Since renegotiation has not turned out to be practical, the only other method of accomplishing the goal of reducing the unsustainable burden of mortgage debt would be for an outside party to impose a reduction in the value of the debt and monthly payments obviating any agreement by the parties. One way to do that would be by legislation. That option has gone nowhere, and is no longer even discussed. An even simpler and more direct option is inflation. Increasing prices would increase cash flows and would reduce the burden of outstanding mortgage debt. Banks would be unhappy, but better off, because fewer foreclosures would mean fewer losses and less expense. Even if, as I suspect, prices initially rise faster than wages, mortgage payments are fixed, so homeowners would almost certainly come out ahead despite lagging wages.
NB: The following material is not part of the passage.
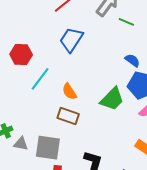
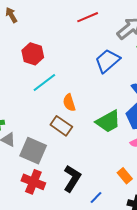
blue trapezoid: (71, 40) -> (107, 61), moved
People often assume that inflation is good for debtors and bad for creditors, while deflation is bad for debtors and good for creditors. But that holds only if there are no feedback effects from inflation and deflation. But when deflation increases the burden of real debt and reduces the cash flows available to service that debt, it harms creditors by making too much of debt they hold uncollectable. Similarly, inflation can make creditors better off by reducing the debt burden and increasing the cash flows available for debt service. At this moment, we may well be at a point where creditors, especially banks, have more to gain more from inflation than they would lose. Similarly, the European Union in general, and even Germany in particular, would likely gain far more from an inflation allowing Greece, Portugal, Ireland, Spain and Italy to pay off their bonds in somewhat depreciated euros than from insisting on ruinous austerity measures that can only lead to the self-destruction of the common currency and perhaps the European Union itself. Perhaps that is a topic for a future post.